È un dato che stride amaramente con il ricordo dei quattro mesi di effettiva tregua pandemica intercorsi dopo il primo lockdown e che oggi, proprio per questo motivo, inchioda la politica italiana tutta alla sua proverbiale incapacità di saper pianificare e gestire la cosa comune. L’impressione è insomma quella dell’eterno inseguimento dell’emergenza, con buona pace delle ricette di rilancio escogitate dai saggi della commissione Colao, degli stati generali convocati in pompa magna a Villa Pamphili dal presidente del Consiglio in persona e delle mille task force nazionali, ministeriali e regionali attivate un po’ ovunque negli ultimi sei mesi.

La verità è che l’Italia è rimasta fondamentalmente la stessa di quella dei primi giorni di maggio, con lacune gravi in fatto di contromisure essenziali quali il mancato potenziamento dell’offerta delle terapie intensive, il nodo-trasporti perennemente irrisolto, vaccini per l’influenza semplicemente introvabili e code interminabili per fare un semplice tampone.

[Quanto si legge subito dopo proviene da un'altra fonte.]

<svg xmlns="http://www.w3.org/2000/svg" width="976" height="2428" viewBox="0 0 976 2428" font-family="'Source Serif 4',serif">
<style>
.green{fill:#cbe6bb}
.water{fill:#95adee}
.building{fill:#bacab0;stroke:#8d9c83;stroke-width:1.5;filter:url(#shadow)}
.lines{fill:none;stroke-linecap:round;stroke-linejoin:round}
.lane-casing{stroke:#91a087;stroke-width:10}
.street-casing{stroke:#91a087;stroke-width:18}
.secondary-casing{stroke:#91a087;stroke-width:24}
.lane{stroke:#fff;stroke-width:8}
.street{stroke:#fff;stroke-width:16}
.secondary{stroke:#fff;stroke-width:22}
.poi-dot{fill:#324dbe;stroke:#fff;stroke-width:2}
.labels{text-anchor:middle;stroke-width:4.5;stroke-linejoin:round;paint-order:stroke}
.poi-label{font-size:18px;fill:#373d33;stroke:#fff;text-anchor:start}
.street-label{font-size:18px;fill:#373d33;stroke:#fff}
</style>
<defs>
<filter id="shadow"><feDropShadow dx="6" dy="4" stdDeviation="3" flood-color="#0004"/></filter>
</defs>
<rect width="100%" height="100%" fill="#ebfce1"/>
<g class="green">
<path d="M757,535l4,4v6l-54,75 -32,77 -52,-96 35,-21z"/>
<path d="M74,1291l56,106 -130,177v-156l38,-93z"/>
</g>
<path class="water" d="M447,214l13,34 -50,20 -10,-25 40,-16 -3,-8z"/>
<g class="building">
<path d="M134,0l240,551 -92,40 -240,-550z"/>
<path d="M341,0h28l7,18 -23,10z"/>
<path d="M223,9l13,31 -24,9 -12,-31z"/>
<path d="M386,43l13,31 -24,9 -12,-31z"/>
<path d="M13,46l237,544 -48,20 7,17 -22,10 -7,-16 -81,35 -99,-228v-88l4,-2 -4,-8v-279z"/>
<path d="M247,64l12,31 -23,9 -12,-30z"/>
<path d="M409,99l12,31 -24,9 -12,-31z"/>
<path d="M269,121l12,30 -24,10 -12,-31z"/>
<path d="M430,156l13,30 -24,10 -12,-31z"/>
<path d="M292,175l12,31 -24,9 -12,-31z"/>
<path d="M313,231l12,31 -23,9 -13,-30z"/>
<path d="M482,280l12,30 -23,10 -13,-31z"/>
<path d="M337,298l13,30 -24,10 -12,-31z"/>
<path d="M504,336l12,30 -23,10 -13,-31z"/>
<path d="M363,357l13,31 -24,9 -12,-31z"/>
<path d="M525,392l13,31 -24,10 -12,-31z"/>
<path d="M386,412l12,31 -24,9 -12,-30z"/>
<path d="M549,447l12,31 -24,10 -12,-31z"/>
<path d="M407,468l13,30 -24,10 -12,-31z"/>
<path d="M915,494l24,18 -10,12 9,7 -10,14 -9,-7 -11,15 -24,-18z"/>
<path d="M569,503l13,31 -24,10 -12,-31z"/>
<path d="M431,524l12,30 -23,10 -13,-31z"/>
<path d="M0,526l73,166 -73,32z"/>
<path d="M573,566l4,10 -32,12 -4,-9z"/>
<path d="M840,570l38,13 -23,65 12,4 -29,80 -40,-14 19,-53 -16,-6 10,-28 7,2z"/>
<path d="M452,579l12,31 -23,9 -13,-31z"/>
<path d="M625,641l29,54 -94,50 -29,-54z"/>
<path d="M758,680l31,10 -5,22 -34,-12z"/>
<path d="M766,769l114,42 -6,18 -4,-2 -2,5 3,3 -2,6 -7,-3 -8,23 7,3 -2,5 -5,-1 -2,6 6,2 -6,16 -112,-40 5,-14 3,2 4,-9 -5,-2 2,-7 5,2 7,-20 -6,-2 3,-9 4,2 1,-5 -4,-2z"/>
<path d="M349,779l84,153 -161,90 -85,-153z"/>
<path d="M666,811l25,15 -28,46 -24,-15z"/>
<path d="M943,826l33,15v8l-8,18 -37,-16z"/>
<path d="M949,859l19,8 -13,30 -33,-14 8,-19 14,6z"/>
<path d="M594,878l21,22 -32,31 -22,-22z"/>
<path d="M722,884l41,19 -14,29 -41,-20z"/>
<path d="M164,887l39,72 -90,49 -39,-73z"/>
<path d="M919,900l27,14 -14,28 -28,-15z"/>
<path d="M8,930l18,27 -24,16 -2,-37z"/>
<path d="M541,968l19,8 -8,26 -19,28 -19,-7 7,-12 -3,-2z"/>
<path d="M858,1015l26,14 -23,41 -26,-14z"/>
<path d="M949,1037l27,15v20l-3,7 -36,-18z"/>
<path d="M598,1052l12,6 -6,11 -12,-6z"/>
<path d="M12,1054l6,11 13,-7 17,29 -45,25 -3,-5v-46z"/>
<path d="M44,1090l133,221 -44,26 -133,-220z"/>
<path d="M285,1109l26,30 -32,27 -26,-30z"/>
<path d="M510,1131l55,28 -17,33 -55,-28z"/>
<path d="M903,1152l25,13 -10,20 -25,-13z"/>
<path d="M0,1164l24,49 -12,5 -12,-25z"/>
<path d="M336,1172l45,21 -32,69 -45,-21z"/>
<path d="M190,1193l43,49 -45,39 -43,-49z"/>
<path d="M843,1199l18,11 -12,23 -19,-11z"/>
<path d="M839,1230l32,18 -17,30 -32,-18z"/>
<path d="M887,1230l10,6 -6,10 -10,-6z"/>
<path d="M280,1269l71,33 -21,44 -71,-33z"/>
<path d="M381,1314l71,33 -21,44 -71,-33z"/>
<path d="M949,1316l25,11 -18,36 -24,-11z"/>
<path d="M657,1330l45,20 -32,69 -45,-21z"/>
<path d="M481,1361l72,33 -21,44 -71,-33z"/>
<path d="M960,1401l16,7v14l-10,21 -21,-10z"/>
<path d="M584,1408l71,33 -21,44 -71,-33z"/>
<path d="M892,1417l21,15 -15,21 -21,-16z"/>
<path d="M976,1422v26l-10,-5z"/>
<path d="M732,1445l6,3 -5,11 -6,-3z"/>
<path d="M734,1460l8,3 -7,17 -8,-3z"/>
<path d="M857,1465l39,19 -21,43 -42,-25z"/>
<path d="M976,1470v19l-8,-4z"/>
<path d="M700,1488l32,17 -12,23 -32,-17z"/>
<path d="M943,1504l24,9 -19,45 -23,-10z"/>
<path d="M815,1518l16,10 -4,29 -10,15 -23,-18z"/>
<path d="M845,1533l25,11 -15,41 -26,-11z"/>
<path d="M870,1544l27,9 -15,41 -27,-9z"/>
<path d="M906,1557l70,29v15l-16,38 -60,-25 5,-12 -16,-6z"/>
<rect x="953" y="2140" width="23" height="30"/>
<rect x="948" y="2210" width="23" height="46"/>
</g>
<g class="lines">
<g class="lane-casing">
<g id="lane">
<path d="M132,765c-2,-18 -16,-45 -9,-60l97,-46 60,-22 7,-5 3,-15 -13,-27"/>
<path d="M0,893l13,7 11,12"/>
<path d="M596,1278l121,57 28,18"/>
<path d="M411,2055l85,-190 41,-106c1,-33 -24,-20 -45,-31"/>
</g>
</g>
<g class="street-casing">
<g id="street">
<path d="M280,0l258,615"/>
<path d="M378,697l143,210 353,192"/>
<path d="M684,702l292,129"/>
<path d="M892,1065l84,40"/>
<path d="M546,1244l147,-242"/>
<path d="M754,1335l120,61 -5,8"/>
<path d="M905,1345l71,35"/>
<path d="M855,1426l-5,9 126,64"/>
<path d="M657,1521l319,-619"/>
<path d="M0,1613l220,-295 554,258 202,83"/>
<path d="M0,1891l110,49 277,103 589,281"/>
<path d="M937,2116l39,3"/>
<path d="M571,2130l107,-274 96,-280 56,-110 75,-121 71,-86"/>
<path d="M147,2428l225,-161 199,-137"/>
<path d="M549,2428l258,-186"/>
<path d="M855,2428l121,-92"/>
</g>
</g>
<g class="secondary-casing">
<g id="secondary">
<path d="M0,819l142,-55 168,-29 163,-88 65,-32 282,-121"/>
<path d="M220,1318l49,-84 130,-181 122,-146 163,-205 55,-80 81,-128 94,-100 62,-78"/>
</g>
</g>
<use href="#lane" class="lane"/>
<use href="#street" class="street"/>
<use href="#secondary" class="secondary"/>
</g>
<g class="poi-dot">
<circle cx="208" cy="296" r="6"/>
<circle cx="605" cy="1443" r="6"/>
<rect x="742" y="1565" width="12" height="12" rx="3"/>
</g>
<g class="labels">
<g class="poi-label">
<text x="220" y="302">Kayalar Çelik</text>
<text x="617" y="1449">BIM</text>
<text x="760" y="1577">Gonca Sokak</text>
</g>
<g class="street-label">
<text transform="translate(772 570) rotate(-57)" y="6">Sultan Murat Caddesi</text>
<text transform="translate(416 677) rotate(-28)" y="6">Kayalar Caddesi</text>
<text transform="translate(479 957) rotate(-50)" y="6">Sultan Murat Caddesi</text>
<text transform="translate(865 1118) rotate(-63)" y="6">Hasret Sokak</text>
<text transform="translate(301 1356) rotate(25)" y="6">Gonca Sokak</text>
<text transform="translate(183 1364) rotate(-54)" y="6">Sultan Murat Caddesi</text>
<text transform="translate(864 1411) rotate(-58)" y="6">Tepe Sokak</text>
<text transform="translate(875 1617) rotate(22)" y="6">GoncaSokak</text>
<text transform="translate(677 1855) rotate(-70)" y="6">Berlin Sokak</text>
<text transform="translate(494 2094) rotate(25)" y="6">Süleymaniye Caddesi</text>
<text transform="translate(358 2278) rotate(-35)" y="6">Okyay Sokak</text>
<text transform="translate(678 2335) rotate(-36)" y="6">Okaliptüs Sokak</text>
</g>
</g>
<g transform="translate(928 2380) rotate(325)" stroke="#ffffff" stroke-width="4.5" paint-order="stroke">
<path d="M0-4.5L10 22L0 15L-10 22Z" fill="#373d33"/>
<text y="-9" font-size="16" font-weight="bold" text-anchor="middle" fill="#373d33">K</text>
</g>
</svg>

E mentre fra gli italiani cresce la sensazione di andare incontro a un nuovo lockdown totale (magari non sarà così a parole, ma lo sarà nei fatti), la logica del confronto politico-istituzionale eternamente acceso ha fatto esplodere le mille incongruenze legate alla gestione dell’emergenza. A cominciare dal tribolato rapporto Stato-regioni, segnato da una polverizzazione delle risposte al Covid-19 che lascia esterrefatti e in cui presidenti di Regione teoricamente accomunati dall’appartenenza alla stessa area di riferimento politico invocano il lockdown generale per tutelare la salute pubblica (De Luca) e, al contrario, mettono in guardia l’esecutivo contro il rischio di innescare una vera pandemia economica e sociale (Bonaccini).

Discorso analogo per i comuni, che da un lato accusano di non essere stati coinvolti nelle decisioni di vertice e dall’altro si lamentano di avere troppe responsabilità sulle chiusure. È comunque un fatto che buona parte dei nostri attuali problemi nella diffusione della pandemia dipenda dallo iato fin troppo evidente fra la centralità dei grandi agglomerati urbani e il disegno politico-amministrativo che alloca altrove, in seno alle Regioni, la competenza sanitaria e il governo delle strutture preposte a combattere il Covid.

Da ultimo, ma non per importanza, viene la “schizofrenia normativa da Dpcm” cui assistiamo ormai da settimane, con regole diverse per frenare i contagi annunciate praticamente ogni 24 ore mentre si prova a spiegare che ciascuna scelta ha bisogno di almeno 15 giorni di tempo per poter dispiegare i suoi effetti.

L’interrogativo sorge dunque quasi spontaneo: perché procedere a colpi di nuovi Dpcm ogni 3-5 giorni se quello approvato in precedenza non ha ancora avuto il tempo di cominciare a essere applicato? Ai posteri l’ardua sentenza.